**TASK INSTRUCTIONS**:
Repeat the network traffic classification text below word for word, from start to finish.

Keywords

1 Introduction

Network traffic is an important carrier of recording, reflecting the network status and user activities, it plays an increasingly important role in effective network management. Network traffic classification [1] classifies the two-way TCP or UDP stream generated by network communication according to the types of network applications (such as WWW, FTP, MAIL, P2P) in the Internet based on TCP/IP protocol.

Recently, applying machine learning method to classify and identify network applications is a research hotspot. There are two traditional strategies in machine learning [2], that’s supervised learning and unsupervised learning. Supervised learning methods, such as Bayesian methods, Decision tree methods, are high detection rates, but require that the sample data is correctly marked in advance and they are unable to find the unknown category samples. Unsupervised learning methods, such as Clustering method, group samples according to the data similarity. They don’t need labeled data, but only model unlabeled data, detection accuracy is low.

Semi-supervised learning can take full advantage of a large number of unlabeled samples and a small amount of labeled samples. It makes up for the shortage of supervised learning and unsupervised learning. In this paper, a novel Least Area-SVM (LA-SVM) traffic classification algorithm is proposed, and we use improved Tri-training method to train classifiers collaboratively based on semi-supervised learning, the method makes the most of incremental learning in the classification efficiency and collaborative training techniques in accuracy, which improves network traffic classification performance.

2 SVM and Incremental Learning

2.1 SVM

SVM is an efficient and general machine learning algorithm based on Statistical Learning Theory (SLT). It’s goal is to separate two classes by Constructing an objective function. Compared with conventional machine learning methods, SVM has many advantages [3]. (1) Global optimal solution. (2) Good Generalization performance. (3) Kernel skills application. (4) Good robustness [3, 4].

Text extracted page by page
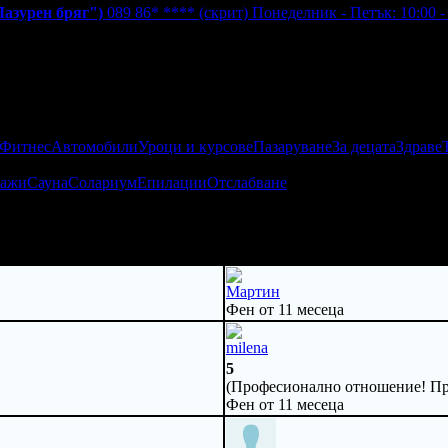
Лазурен бряг")
089 86* ****
(скрит)
Понеделник - Петък: 10:00 -
 Фитнес
Автомобили
Уроци и курсове
Пазаруване
За децата
Здраве
ажи
Сауна
Солариум
Епилации
Отслабване
Мартин
Фен от 11 месеца
milena
5
(Професионално отношение! Пр
Фен от 11 месеца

**TASK OUTPUT**:
Keywords

1 Introduction

Network traffic is an important carrier of recording, reflecting the network status and user activities, it plays an increasingly important role in effective network management. Network traffic classification [1] classifies the two-way TCP or UDP stream generated by network communication according to the types of network applications (such as WWW, FTP, MAIL, P2P) in the Internet based on TCP/IP protocol.

Recently, applying machine learning method to classify and identify network applications is a research hotspot. There are two traditional strategies in machine learning [2], that’s supervised learning and unsupervised learning. Supervised learning methods, such as Bayesian methods, Decision tree methods, are high detection rates, but require that the sample data is correctly marked in advance and they are unable to find the unknown category samples. Unsupervised learning methods, such as Clustering method, group samples according to the data similarity. They don’t need labeled data, but only model unlabeled data, detection accuracy is low.

Semi-supervised learning can take full advantage of a large number of unlabeled samples and a small amount of labeled samples. It makes up for the shortage of supervised learning and unsupervised learning. In this paper, a novel Least Area-SVM (LA-SVM) traffic classification algorithm is proposed, and we use improved Tri-training method to train classifiers collaboratively based on semi-supervised learning, the method makes the most of incremental learning in the classification efficiency and collaborative training techniques in accuracy, which improves network traffic classification performance.

2 SVM and Incremental Learning

2.1 SVM

SVM is an efficient and general machine learning algorithm based on Statistical Learning Theory (SLT). It’s goal is to separate two classes by Constructing an objective function. Compared with conventional machine learning methods, SVM has many advantages [3]. (1) Global optimal solution. (2) Good Generalization performance. (3) Kernel skills application. (4) Good robustness [3, 4].